Früher waren die Gebäude aus vergoldetem Schnitzwerk oder aus mit Glasmosaiken verziertem Teakholz und Ziegeln gebaut. Während der Plünderungen wurden die Edelsteine aus dem Marmorboden geklopft und die Juwelen aus dem Interieur geschlagen. Der heutige Nachbau macht leider einen vernachlässigten Eindruck. Echtes Blattgold wurde durch Bronzegold ersetzt, anstatt der Ziegeln wurde Wellblech oder Beton verwendet, der Verputz bröckelt langsam von den Wänden. In der Mitte der Anlage steht ein Wachturm, von welchem man eine gute Aussicht auf den Königspalast mit seinen über 400 Hektar hat.
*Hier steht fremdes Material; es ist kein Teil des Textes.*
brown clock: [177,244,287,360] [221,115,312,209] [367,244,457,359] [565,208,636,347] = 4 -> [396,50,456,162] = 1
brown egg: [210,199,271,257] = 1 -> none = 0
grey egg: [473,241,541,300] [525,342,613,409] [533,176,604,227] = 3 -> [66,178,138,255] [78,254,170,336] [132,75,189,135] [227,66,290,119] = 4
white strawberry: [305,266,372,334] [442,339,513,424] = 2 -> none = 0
Es ist sehr schade, dass der frühere Glanz nicht mehr wirklich vorhanden ist. Bis auf ein paar königliche Erinnerungsstücke im Thronraum gibt es auch keine Einrichtung oder Möbel, lediglich ein kleines Kulturmuseum zeugt von der alten Pracht.
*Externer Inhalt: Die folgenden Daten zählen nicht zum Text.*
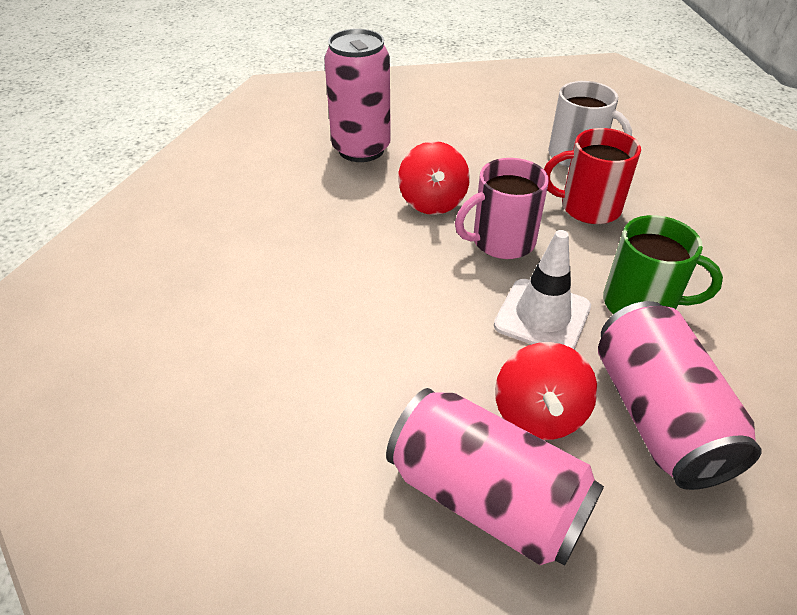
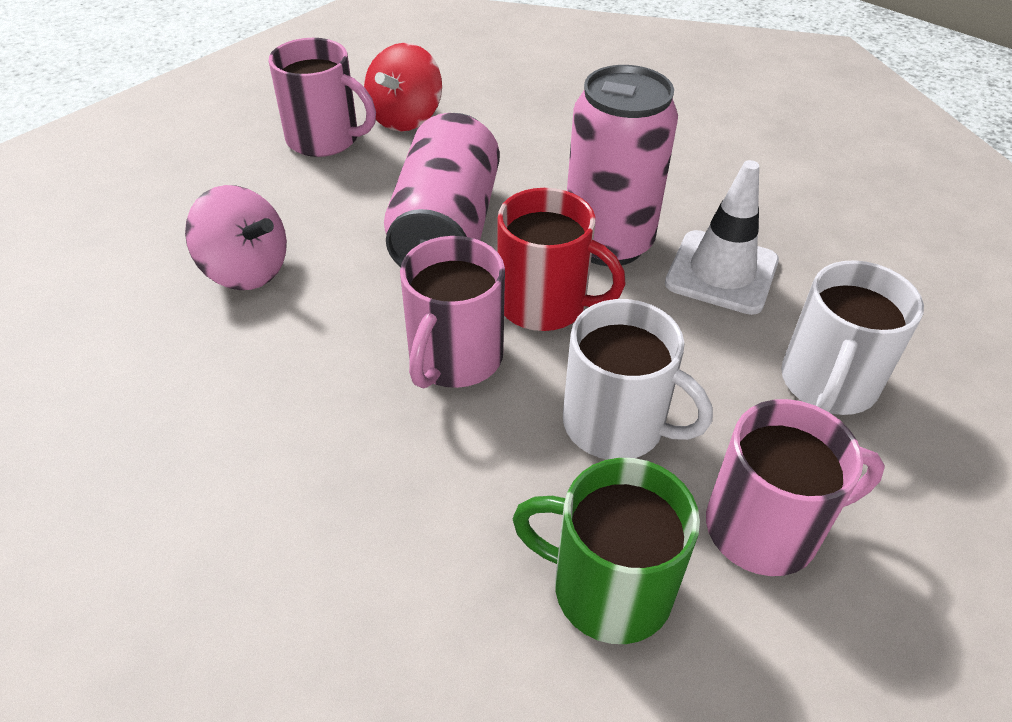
pink can: [324,29,391,162] [386,388,604,566] [598,301,762,490] = 3 -> [384,113,500,267] [567,65,678,266] = 2
pink mug: [455,158,549,259] = 1 -> [269,38,376,157] [400,236,505,389] [706,399,885,576] = 3
pink spinning top: none = 0 -> [185,185,287,290] = 1
red spinning top: [398,141,470,215] [495,342,597,440] = 2 -> [364,43,442,131] = 1
white mug: [548,81,632,167] = 1 -> [563,299,713,460] [781,260,924,415] = 2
Schweißtreibender Aufstieg auf den Mandalay-Hill
Vom 236 Meter hohen Gipfel des Mandalay-Hills soll die Aussicht bei Sonnenuntergang besonders schön sein. Also machen wir uns auf, die unzähligen Stufen zum Gipfel zu erklimmen. Gott sei Dank habe ich nicht schon vorher gelesen, wie viele Stufen es insgesamt sind, sonst wäre ich sofort wieder umgekehrt. Insgesamt führen drei verzweigte Treppenaufgänge und 934 Stufen hoch auf die Aussichtsplattform. Wir sind abermals ohne Schuhwerk unterwegs, der Boden ist diesmal wirklich ziemlich ekelhaft. Der Weg wird immer wieder durch Tempelhallen mit großen Buddha- oder Mönchstatuen unterbrochen. Außerdem gibt es überall kleine Stände, an denen man sich Imbisse oder Erfrischungen kaufen kann (die kann man auf dem nicht enden wollenden Weg auch gut gebrauchen).
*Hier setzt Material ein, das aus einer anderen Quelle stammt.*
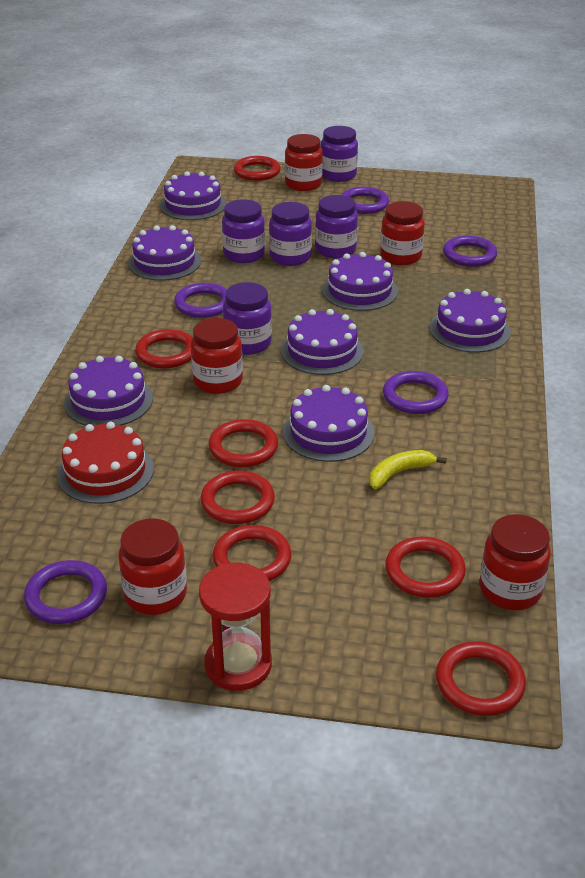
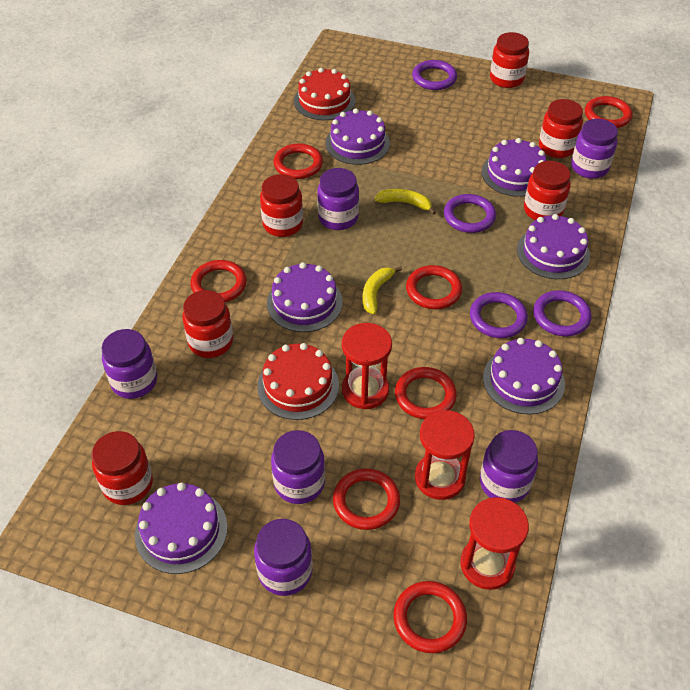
purple cake: [64,356,153,426] [128,225,201,281] [160,171,226,220] [281,309,363,375] [283,385,374,462] [322,252,398,311] [430,289,511,353] = 7 -> [135,482,228,574] [267,262,343,332] [325,108,390,165] [481,138,547,197] [483,338,565,415] [517,214,590,279] = 6
purple jar: [222,199,265,263] [223,282,272,355] [269,202,312,266] [315,195,358,258] [321,126,358,182] = 5 -> [101,329,157,399] [254,519,313,596] [271,430,325,504] [317,168,359,230] [480,430,538,503] [571,119,618,179] = 6
purple ring: [24,560,107,624] [174,283,227,318] [341,187,389,214] [383,371,448,414] [443,236,497,267] = 5 -> [412,60,457,90] [444,194,496,233] [470,292,528,338] [533,290,592,336] = 4
red cake: [57,422,154,504] = 1 -> [257,343,339,420] [294,68,355,120] = 2
red hourglass: [199,563,272,691] = 1 -> [342,323,392,409] [415,410,475,500] [460,497,529,590] = 3
red jar: [118,518,187,615] [191,318,243,394] [285,134,323,191] [380,201,425,265] [479,514,551,610] = 5 -> [92,431,153,505] [182,290,233,358] [260,174,303,237] [490,32,529,88] [524,161,571,220] [539,99,583,158] = 6
yellow banana: [369,450,447,489] = 1 -> [363,266,402,314] [374,189,436,215] = 2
Kurz bevor ich die völlige Erschöpfung erreiche, werde ich erlöst und wir gelangen in leicht apathischem Zustand endlich zum Gipfel. „Für so einen schweißtreibenden Aufstieg muss es sich doch gelohnt haben“, denke ich und nähere mich erwartungsvoll der Aussichtsplattform, auf der sich bereits zahlreiche Menschen drängeln. Zu meiner Enttäuschung lässt der Ausblick zu wünschen übrig. Um ehrlich zu sein habe ich mir ein wenig mehr erwartet, da der Mandalay Hill durchaus als Highlight der Stadt beschrieben wird. Umso schöner ist die mit kleinen Mosaiksteinen besetzte und in bunten Farben funkelnde Pagode am Mandalay Hill. Durch Zufall erfahren wir, dass es nahe des Gipfels eine Sammelstelle für Taxis gibt. Ich schieße ein paar Fotos und umrunde die Plattform. Auf den Sonnenuntergang verzichten wir schließlich und fahren im Sammeltaxi zurück in unsere Unterkunft.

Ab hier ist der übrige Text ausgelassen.